Thursday, 10 January 2019: 1:30 PM
North 121BC (Phoenix Convention Center - West and North Buildings)
The authors analyze 117 years (1901 - 2017) of tropical cyclone (TC) strikes at 37 coastal locations throughout the Caribbean, ranging from the Bahamas to Trinidad and Tobago, with the objective of examining spatiotemporal patterns of TC activity. Interpretation of the data suggests that geographically, TC activity affects the Caribbean in a predominately north-south pattern, with Cuba and the Bahamas experiencing frequent storms while Trinidad and Tobago and the Netherlands Antilles rarely experience tropical activity.
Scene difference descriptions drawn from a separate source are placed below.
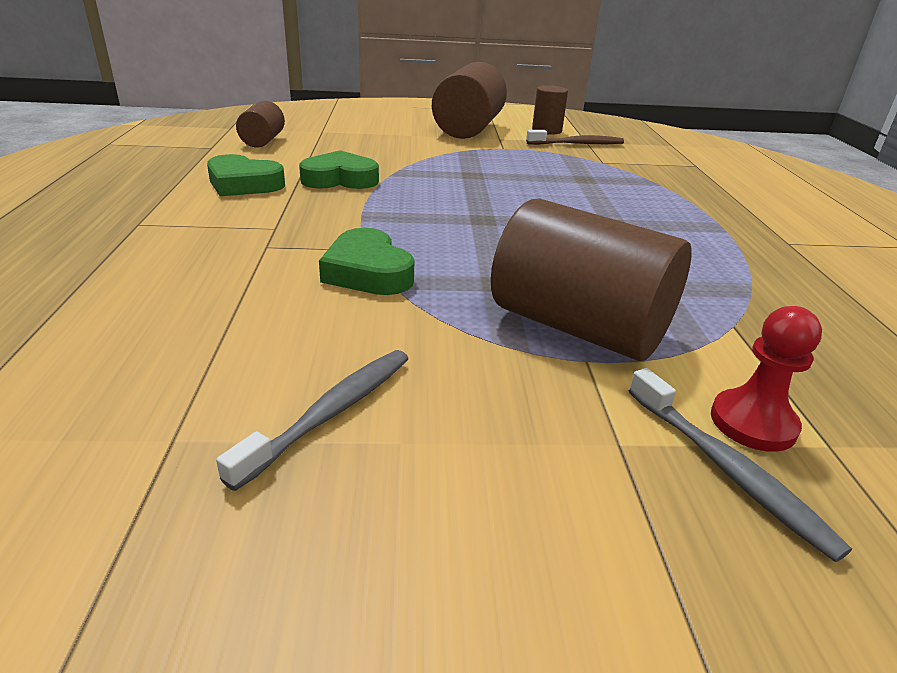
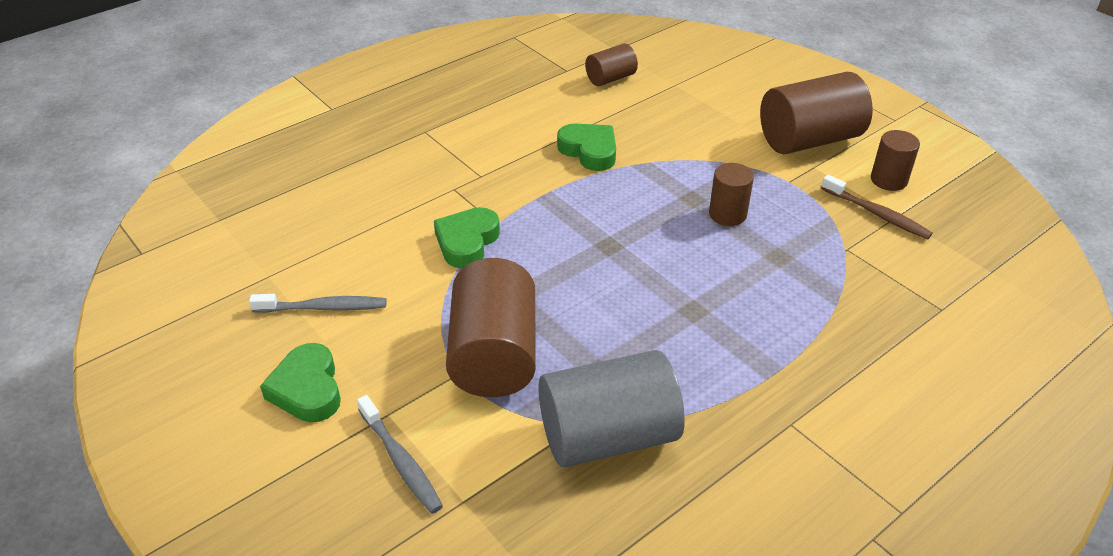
camera: 55 degrees right, 10 degrees up
(244, 184) = (525, 124): green heart -> green heart (307, 389)
(511, 173) = (727, 214): none -> brown cylinder
(727, 469) = (401, 461): grey toothbrush -> grey toothbrush turned 60 degrees counterclockwise
(753, 423) = (456, 462): red pawn -> none
(760, 316) = (608, 436): none -> grey cylinder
Despite this pattern, some islands exhibit regions where strikes are more predominant relative to other regions, such as western Cuba and southern Hispaniola. Temporally, clusters of hyperactivity are evident in the Bahamas, western Cuba, and Jamaica from 1901 – 1951 and 2001 – 2011. Puerto Rico and the Leeward Islands experience clusters of hyperactivity from 1901 – 1935, 1950 – 1965, and 1990 – 2011. Trinidad and Tobago and the Netherlands Antilles experience very few TC strikes during the entire 117-year period. Recurrence intervals of tropical storm strength or greater TCs range from a frequency of once every 3 years in the Bahamas and Cayman Islands; 3-8 years in Jamaica, Cuba, Hispaniola, Puerto Rico, and the majority of the Lesser Antilles; and 15 – 39 years for Trinidad and Tobago and the Netherlands Antilles. Hurricane recurrence intervals range from once every 6 years in the Bahamas to 117+ years in the Netherlands Antilles. Major hurricane (category 3-5) recurrence intervals range from 12 years in the Bahamas to 117+ years in several locations scattered throughout the region.